Hans juga mengingatkan bahwa peningkatan kredit macet atau Non Performing Loan (NPL) dapat mengancam kesehatan perbankan secara keseluruhan. Apalagi, NPL KPR saat ini dalam tren kenaikan. Berdasarkan data Statistik Sistem Keuangan Indonesia (SSKI) Bank Indonesia, rasio NPL KPR per September 2025 berada di level 3,31 persen atau mengalami kenaikan dari posisi September 2024 di 2,64 persen.
Menurut Hans, kebutuhan akan hunian memang penting, tetapi tidak semua orang yang membutuhkan hunian itu layak mendapatkan fasilitas kredit. "Kalau perbankan terganggu, implikasinya luas karena bisa men-trigger terjadinya krisis pada ekonomi Indonesia secara keseluruhan," tambahnya.
Untuk itu, agar tidak mengorbankan stabilitas keuangan, Hans mengusulkan agar pemerintah membuat mekanisme rumah, rumah susun atau apartemen yang disewakan dengan subsidi sehingga harganya terjangkau.

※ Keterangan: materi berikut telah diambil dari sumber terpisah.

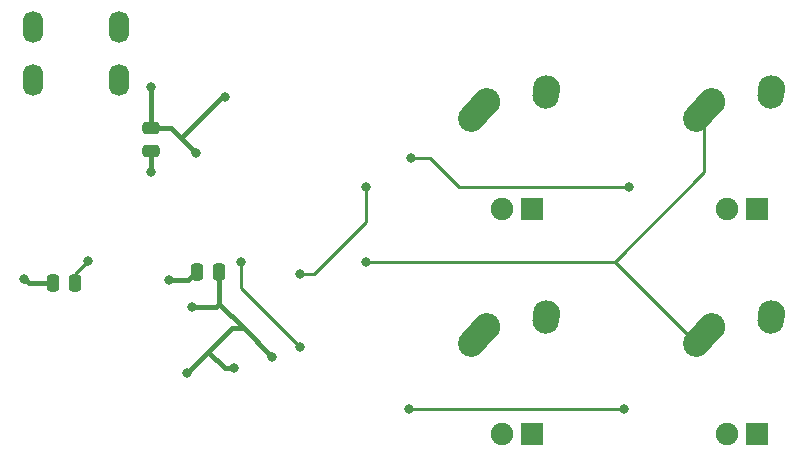
<source format=gbr>
%TF.GenerationSoftware,KiCad,Pcbnew,7.0.5-0*%
%TF.CreationDate,2023-07-02T04:04:51-04:00*%
%TF.ProjectId,Tutorial,5475746f-7269-4616-9c2e-6b696361645f,rev?*%
%TF.SameCoordinates,Original*%
%TF.FileFunction,Copper,L2,Bot*%
%TF.FilePolarity,Positive*%
%FSLAX46Y46*%
G04 Gerber Fmt 4.6, Leading zero omitted, Abs format (unit mm)*
G04 Created by KiCad (PCBNEW 7.0.5-0) date 2023-07-02 04:04:51*
%MOMM*%
%LPD*%
G01*
G04 APERTURE LIST*
G04 Aperture macros list*
%AMRoundRect*
0 Rectangle with rounded corners*
0 $1 Rounding radius*
0 $2 $3 $4 $5 $6 $7 $8 $9 X,Y pos of 4 corners*
0 Add a 4 corners polygon primitive as box body*
4,1,4,$2,$3,$4,$5,$6,$7,$8,$9,$2,$3,0*
0 Add four circle primitives for the rounded corners*
1,1,$1+$1,$2,$3*
1,1,$1+$1,$4,$5*
1,1,$1+$1,$6,$7*
1,1,$1+$1,$8,$9*
0 Add four rect primitives between the rounded corners*
20,1,$1+$1,$2,$3,$4,$5,0*
20,1,$1+$1,$4,$5,$6,$7,0*
20,1,$1+$1,$6,$7,$8,$9,0*
20,1,$1+$1,$8,$9,$2,$3,0*%
%AMHorizOval*
0 Thick line with rounded ends*
0 $1 width*
0 $2 $3 position (X,Y) of the first rounded end (center of the circle)*
0 $4 $5 position (X,Y) of the second rounded end (center of the circle)*
0 Add line between two ends*
20,1,$1,$2,$3,$4,$5,0*
0 Add two circle primitives to create the rounded ends*
1,1,$1,$2,$3*
1,1,$1,$4,$5*%
G04 Aperture macros list end*
%TA.AperFunction,ComponentPad*%
%ADD10HorizOval,2.250000X0.655008X0.729993X-0.655008X-0.729993X0*%
%TD*%
%TA.AperFunction,ComponentPad*%
%ADD11C,2.250000*%
%TD*%
%TA.AperFunction,ComponentPad*%
%ADD12HorizOval,2.250000X0.020004X0.290000X-0.020004X-0.290000X0*%
%TD*%
%TA.AperFunction,ComponentPad*%
%ADD13C,1.905000*%
%TD*%
%TA.AperFunction,ComponentPad*%
%ADD14R,1.905000X1.905000*%
%TD*%
%TA.AperFunction,ComponentPad*%
%ADD15O,1.700000X2.700000*%
%TD*%
%TA.AperFunction,SMDPad,CuDef*%
%ADD16RoundRect,0.250000X0.475000X-0.250000X0.475000X0.250000X-0.475000X0.250000X-0.475000X-0.250000X0*%
%TD*%
%TA.AperFunction,SMDPad,CuDef*%
%ADD17RoundRect,0.250000X0.250000X0.475000X-0.250000X0.475000X-0.250000X-0.475000X0.250000X-0.475000X0*%
%TD*%
%TA.AperFunction,SMDPad,CuDef*%
%ADD18RoundRect,0.250000X-0.250000X-0.475000X0.250000X-0.475000X0.250000X0.475000X-0.250000X0.475000X0*%
%TD*%
%TA.AperFunction,ViaPad*%
%ADD19C,0.800000*%
%TD*%
%TA.AperFunction,Conductor*%
%ADD20C,0.254000*%
%TD*%
%TA.AperFunction,Conductor*%
%ADD21C,0.381000*%
%TD*%
G04 APERTURE END LIST*
D10*
%TO.P,MX1,1,COL*%
%TO.N,COL0*%
X109557508Y-45942507D03*
D11*
X110212500Y-45212500D03*
D12*
%TO.P,MX1,2,ROW*%
%TO.N,Net-(D1-A)*%
X115232504Y-44422500D03*
D11*
X115252500Y-44132500D03*
D13*
%TO.P,MX1,3*%
%TO.N,N/C*%
X111442500Y-54292500D03*
D14*
%TO.P,MX1,4*%
X113982500Y-54292500D03*
%TD*%
D10*
%TO.P,MX2,1,COL*%
%TO.N,COL1*%
X128607508Y-45942507D03*
D11*
X129262500Y-45212500D03*
D12*
%TO.P,MX2,2,ROW*%
%TO.N,Net-(D2-A)*%
X134282504Y-44422500D03*
D11*
X134302500Y-44132500D03*
D13*
%TO.P,MX2,3*%
%TO.N,N/C*%
X130492500Y-54292500D03*
D14*
%TO.P,MX2,4*%
X133032500Y-54292500D03*
%TD*%
D10*
%TO.P,MX3,1,COL*%
%TO.N,COL0*%
X109557508Y-64992507D03*
D11*
X110212500Y-64262500D03*
D12*
%TO.P,MX3,2,ROW*%
%TO.N,Net-(D3-A)*%
X115232504Y-63472500D03*
D11*
X115252500Y-63182500D03*
D13*
%TO.P,MX3,3*%
%TO.N,N/C*%
X111442500Y-73342500D03*
D14*
%TO.P,MX3,4*%
X113982500Y-73342500D03*
%TD*%
D10*
%TO.P,MX4,1,COL*%
%TO.N,COL1*%
X128607508Y-64992507D03*
D11*
X129262500Y-64262500D03*
D12*
%TO.P,MX4,2,ROW*%
%TO.N,Net-(D4-A)*%
X134282504Y-63472500D03*
D11*
X134302500Y-63182500D03*
D13*
%TO.P,MX4,3*%
%TO.N,N/C*%
X130492500Y-73342500D03*
D14*
%TO.P,MX4,4*%
X133032500Y-73342500D03*
%TD*%
D15*
%TO.P,USB1,6,SHIELD*%
%TO.N,GND*%
X79056250Y-38893750D03*
X71756250Y-38893750D03*
X79056250Y-43393750D03*
X71756250Y-43393750D03*
%TD*%
D16*
%TO.P,C5,1*%
%TO.N,+5V*%
X81756250Y-49368750D03*
%TO.P,C5,2*%
%TO.N,GND*%
X81756250Y-47468750D03*
%TD*%
D17*
%TO.P,C1,1*%
%TO.N,Net-(U1-UCAP)*%
X75350000Y-60600000D03*
%TO.P,C1,2*%
%TO.N,GND*%
X73450000Y-60600000D03*
%TD*%
D18*
%TO.P,C4,1*%
%TO.N,+5V*%
X85650000Y-59600000D03*
%TO.P,C4,2*%
%TO.N,GND*%
X87550000Y-59600000D03*
%TD*%
D19*
%TO.N,Net-(U1-UCAP)*%
X76409454Y-58744161D03*
%TO.N,GND*%
X71000000Y-60200000D03*
X81800000Y-44000000D03*
X84800000Y-68200000D03*
X92000000Y-66800000D03*
X85600000Y-49600000D03*
X88800000Y-67800000D03*
X88000000Y-44800000D03*
X85200000Y-62600000D03*
%TO.N,+5V*%
X83312500Y-60312500D03*
X81800000Y-51200000D03*
%TO.N,ROW0*%
X100000000Y-52400000D03*
X122200000Y-52400000D03*
X94400000Y-59800000D03*
X103800000Y-50000000D03*
%TO.N,ROW1*%
X121800000Y-71200000D03*
X103600000Y-71200000D03*
X89400000Y-58800000D03*
X94400000Y-66000000D03*
%TO.N,COL1*%
X100000000Y-58800000D03*
%TD*%
D20*
%TO.N,Net-(U1-UCAP)*%
X75350000Y-59803615D02*
X75350000Y-60600000D01*
X76409454Y-58744161D02*
X75350000Y-59803615D01*
D21*
%TO.N,GND*%
X88600000Y-64400000D02*
X89600000Y-64400000D01*
X87300000Y-62600000D02*
X87550000Y-62350000D01*
X86600000Y-66400000D02*
X88600000Y-64400000D01*
X88000000Y-67800000D02*
X88800000Y-67800000D01*
X84300000Y-48300000D02*
X87800000Y-44800000D01*
X89600000Y-64400000D02*
X92000000Y-66800000D01*
X81756250Y-44043750D02*
X81800000Y-44000000D01*
X71400000Y-60600000D02*
X71000000Y-60200000D01*
X84800000Y-68200000D02*
X86600000Y-66400000D01*
X81756250Y-47468750D02*
X81756250Y-44043750D01*
X83468750Y-47468750D02*
X81756250Y-47468750D01*
X87550000Y-62350000D02*
X89600000Y-64400000D01*
X85600000Y-49600000D02*
X84300000Y-48300000D01*
X86600000Y-66400000D02*
X88000000Y-67800000D01*
X87800000Y-44800000D02*
X88000000Y-44800000D01*
X73450000Y-60600000D02*
X71400000Y-60600000D01*
X84300000Y-48300000D02*
X83468750Y-47468750D01*
X87550000Y-59600000D02*
X87550000Y-62350000D01*
X85200000Y-62600000D02*
X87300000Y-62600000D01*
%TO.N,+5V*%
X81800000Y-49412500D02*
X81756250Y-49368750D01*
X83312500Y-60312500D02*
X84937500Y-60312500D01*
X84937500Y-60312500D02*
X85650000Y-59600000D01*
X81800000Y-51200000D02*
X81800000Y-49412500D01*
D20*
%TO.N,ROW0*%
X108800000Y-52400000D02*
X122200000Y-52400000D01*
X107200000Y-51800000D02*
X107800000Y-52400000D01*
X100000000Y-55400000D02*
X100000000Y-52400000D01*
X103800000Y-50000000D02*
X105400000Y-50000000D01*
X107800000Y-52400000D02*
X108800000Y-52400000D01*
X105400000Y-50000000D02*
X107200000Y-51800000D01*
X95600000Y-59800000D02*
X100000000Y-55400000D01*
X94400000Y-59800000D02*
X95600000Y-59800000D01*
%TO.N,ROW1*%
X91200000Y-62800000D02*
X89800000Y-61400000D01*
X121800000Y-71200000D02*
X103600000Y-71200000D01*
X94400000Y-66000000D02*
X91200000Y-62800000D01*
X89400000Y-61000000D02*
X89400000Y-58800000D01*
X89800000Y-61400000D02*
X89400000Y-61000000D01*
%TO.N,COL0*%
X110212500Y-64262500D02*
X110212500Y-64412500D01*
X110212500Y-64412500D02*
X108902500Y-65722500D01*
%TO.N,COL1*%
X128600000Y-47320000D02*
X127952500Y-46672500D01*
X128600000Y-51200000D02*
X128600000Y-47320000D01*
X100000000Y-58800000D02*
X121030000Y-58800000D01*
X121030000Y-58800000D02*
X127952500Y-65722500D01*
X121030000Y-58800000D02*
X121030000Y-58770000D01*
X121030000Y-58770000D02*
X128600000Y-51200000D01*
%TD*%
M02*

</source>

Seperti diketahui, usulan penghapusan SLIK dilontarkan oleh Menteri Perumahan dan Kawasan Permukiman (PKP) Maruarar Sirait saat rapat kerja (raker) bersama DPR RI beberapa waktu lalu. Ia menilai, banyak Masyarakat Berpenghasilan Rendah (MBR) yang kesulitan dan gagal dalam pengajuan KPR lantaran memiliki level SLIK yang buruk. Kondisi ini dinilai menghambat proses penyaluran KPR subsidi.